Johnson unveiled legislation that would break parts of the Brexit divorce treaty relating to Northern Ireland, blaming the EU for putting a revolver on the table in trade talks and trying to divide up the United Kingdom.
· Goldman Sachs sees the Chinese yuan strengthening to 6.5 per dollar over the next 12 months
Goldman Sachs expects the onshore Chinese yuan to strengthen to 6.5 per dollar over the next 12 months, according to Timothy Moe, co-head of Asia macro research and chief Asia-Pacific equity strategist at Goldman Sachs.
“We’ve recently firmed up … in particular, our Chinese renminbi forecast from 6.7 to 6.5 on a 12 month view,” Moe told CNBC’s “Squawk Box Asia” on Thursday, adding that it was one of the firm’s “strongest views” for Asian currencies.
· BOJ holds fire, offers brighter view of economy as pandemic impact eases
The Bank of Japan kept monetary policy steady on Thursday and offered a slightly more upbeat view of the economy than in July, suggesting that no immediate expansion of stimulus was needed to combat the coronavirus pandemic.
But the central bank warned of various risks to the outlook and repeated its readiness to ramp up monetary support “without hesitation” should the pandemic’s woes derail Japan’s recovery.
· World Bank's IFC warns of Asia-Pacific 'financial crisis'
The Asia-Pacific region risks a damaging financial crisis from a surge of non-performing loans caused by rising insolvencies, a senior official from the World Bank Group’s private sector arm said on Thursday.
In an interview with Reuters, Alfonso Garcia Mora, Vice President for Asia and the Pacific of the International Finance Corp (IFC), said bankruptcies were expected to rise by 30% because of the economic crisis caused by the new coronavirus pandemic.

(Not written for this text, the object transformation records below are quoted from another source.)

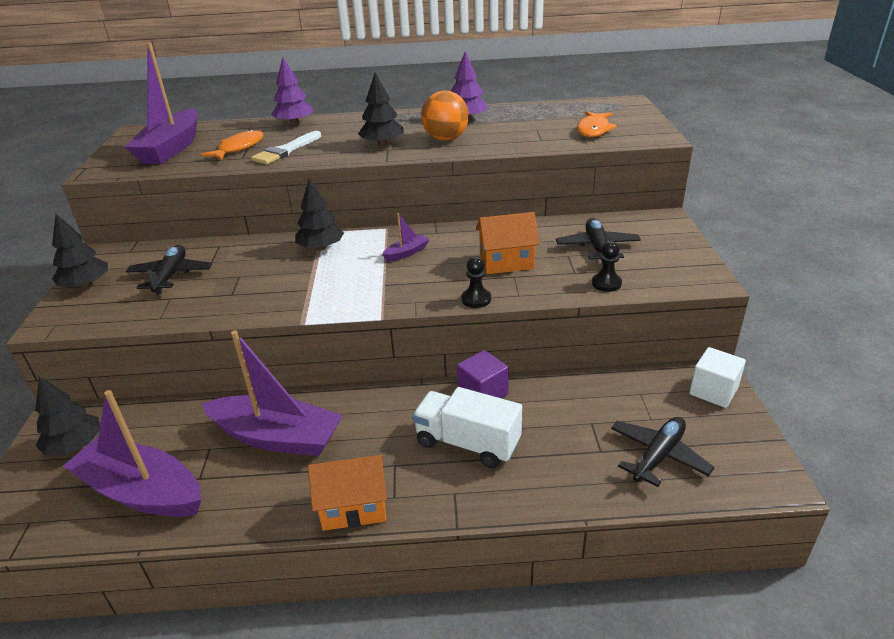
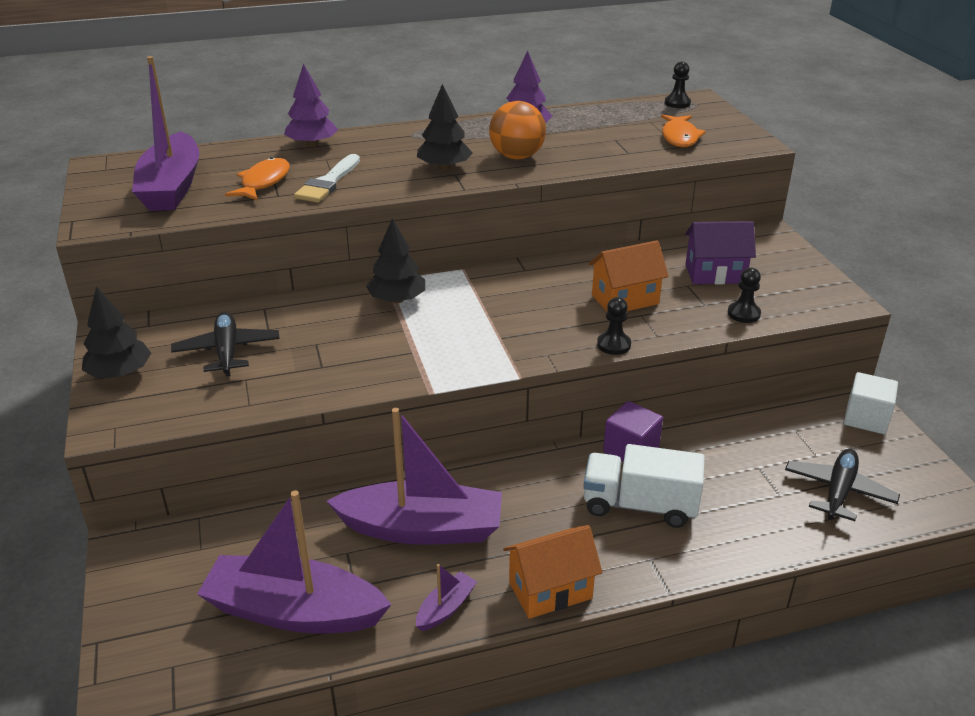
camera: 15 degrees left, 0 degrees up
black tree [35,377,100,456] -> none
purple boat [382,213,430,262] -> purple boat moved to [416,564,477,631]
black plane [556,218,641,264] -> purple house [685,221,756,284]
none -> black pawn [665,61,691,108]

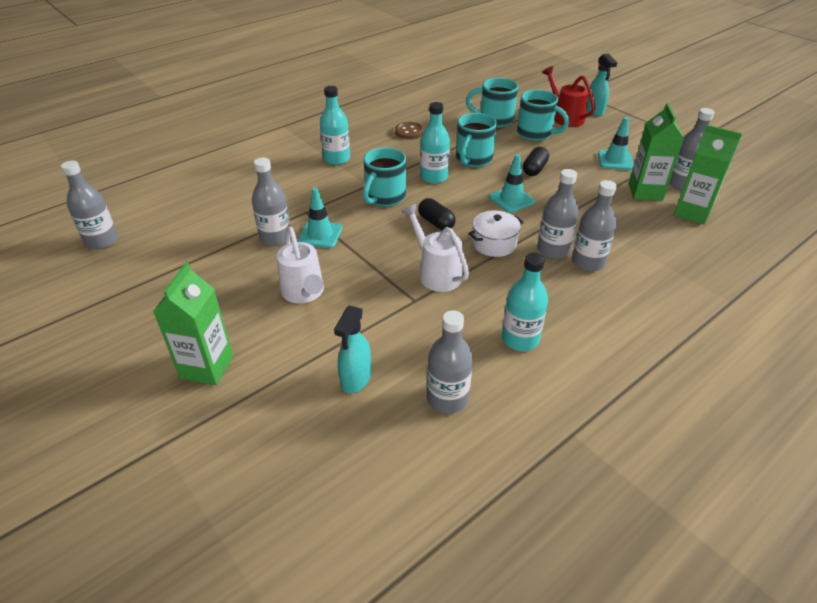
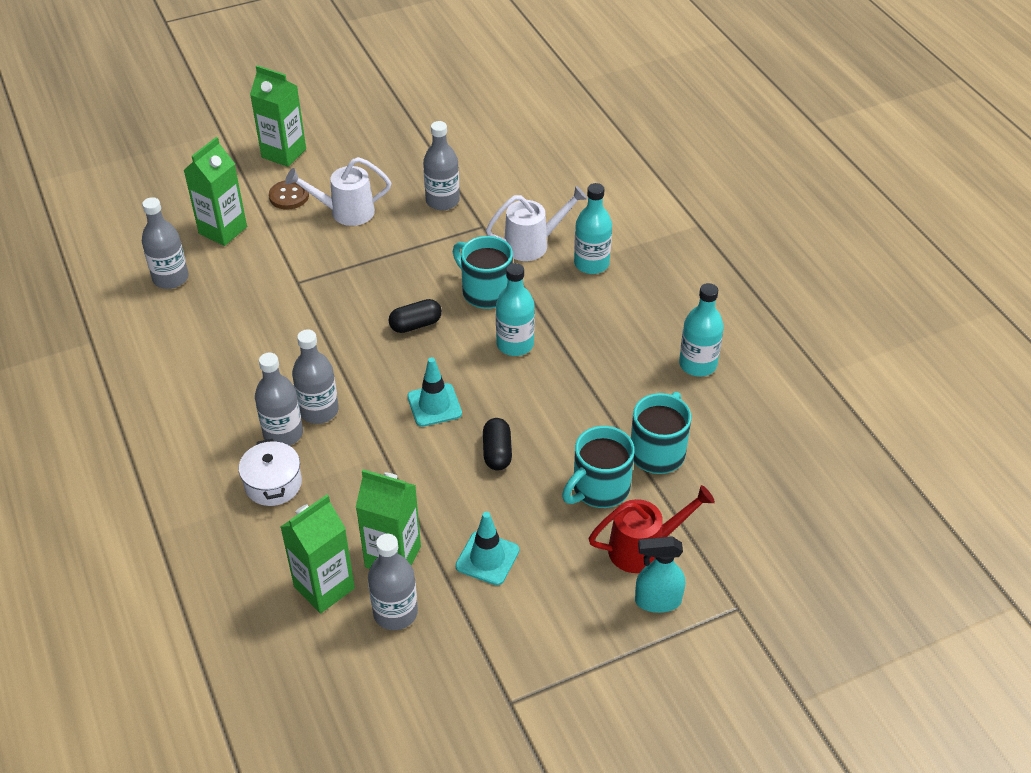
camera: 105 degrees right, 5 degrees up
grey bottle [61,160,118,250] -> none
turquoise traffic cone [298,188,342,248] -> none
turquoise spray bottle [334,306,371,393] -> green carton [183,137,247,246]
brown button [395,122,424,139] -> brown button moved to [269,181,309,210]
white watering can [401,204,469,292] -> white watering can moved to [486,186,588,261]
turquoise mug [456,113,497,167] -> none
white pot [468,210,524,257] -> white pot moved to [239,439,302,506]
turquoise bottle [502,253,548,351] -> turquoise bottle moved to [679,283,724,377]
black capsule [523,147,549,176] -> black capsule turned 45 degrees clockwise [483,418,512,471]

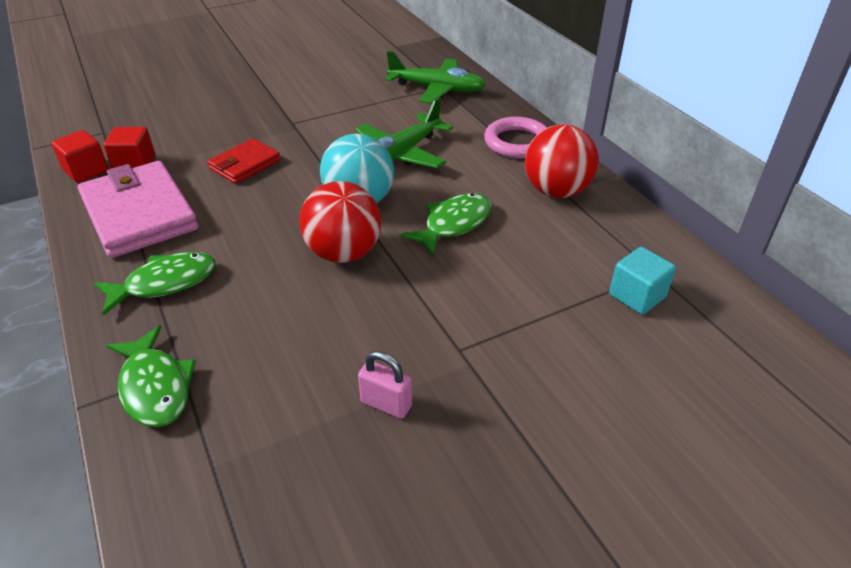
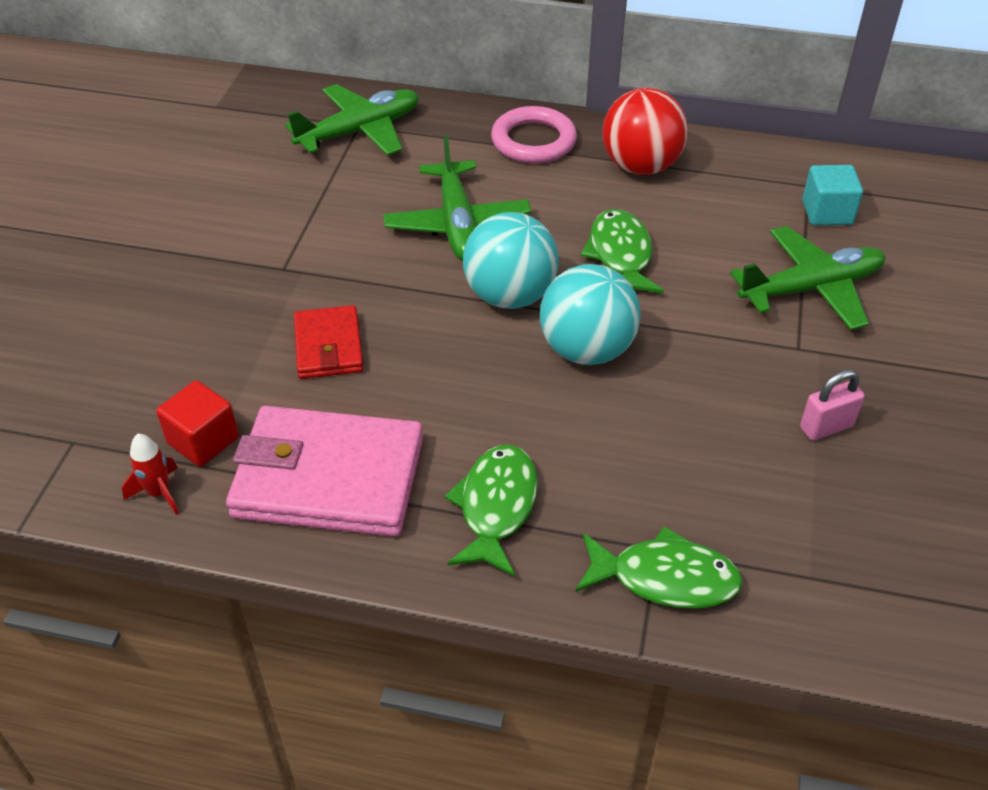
camera: 50 degrees left, 5 degrees up
red cube [51,130,108,183] -> red rocket [122,434,179,515]
red ball [299,181,381,263] -> turquoise ball [540,264,641,365]
none -> green plane [730,226,885,330]

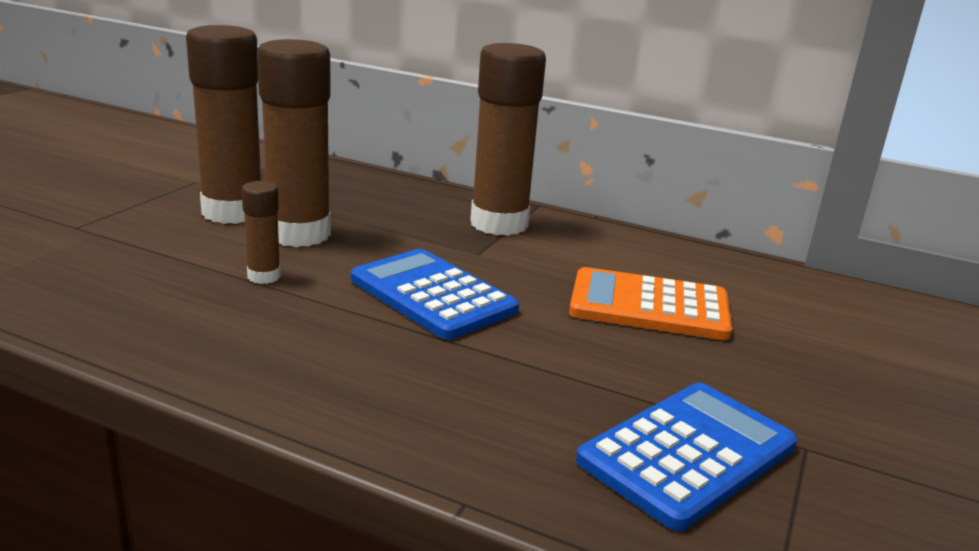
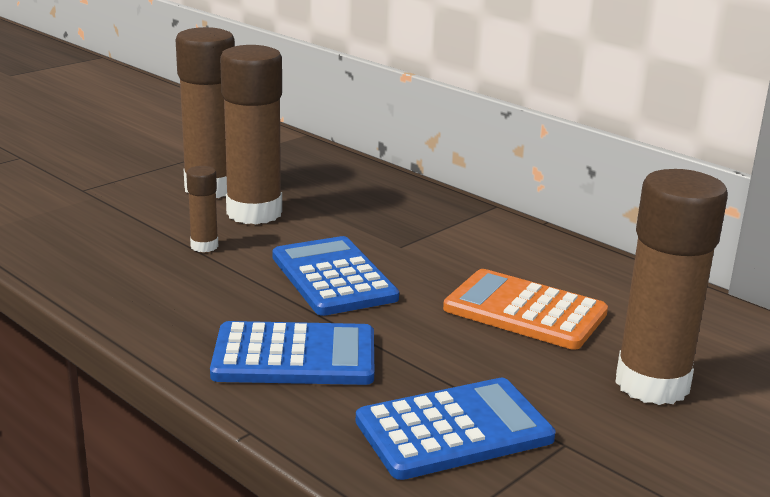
camera: 20 degrees right, 0 degrees up
brown glue stick [470,43,546,236] -> brown glue stick moved to [615,169,728,405]
none -> blue calculator [210,321,374,385]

While many firms have been given moratoriums on their loan repayments, many central banks are not requiring financial institutions to regularly monitor these firms’ solvency. This, said Garcia Mora, was “very dangerous”.
· OPEC+ panel to meet amid oil price decline
OPEC and allies, led by Russia, are scheduled to hold an online meet on Thursday to discuss compliance with their agreed output cuts and demand trends amid falling oil prices and a faltering economic recovery outlook.
A panel of key producers including Saudi Arabia and Russia from the Organization of the Petroleum Exporting Countries and its allies, a group known as OPEC+, is expected to keep their current output reduction target of 7.7 million barrels per day (bpd), or around 8% of global demand.
They will also likely press laggards such as Iraq, Nigeria and the United Arab Emirates to cut more barrels to compensate for overproduction.
The meeting, known as the Joint Ministerial Monitoring Committee (JMMC), is expected to start at 1200 GMT, OPEC+ sources said.
· Oil falls as demand worries re-emerge, crews return to U.S. Gulf rigs
Oil prices fell on Thursday, after rising steeply in the two previous sessions, as concerns about weak fuel demand re-emerged and producers in the Gulf of Mexico prepared to resume output following Hurricane Sally.
Brent crude LCOc1 futures fell 67 cents, or 1.6%, to $41.55 a barrel at 0628 GMT, after climbing 4.2% on Wednesday.
U.S. West Texas Intermediate (WTI) crude CLc1 futures were down 70 cents, or 1.7%, to $39.46 a barrel, after jumping 4.9% on Wednesday.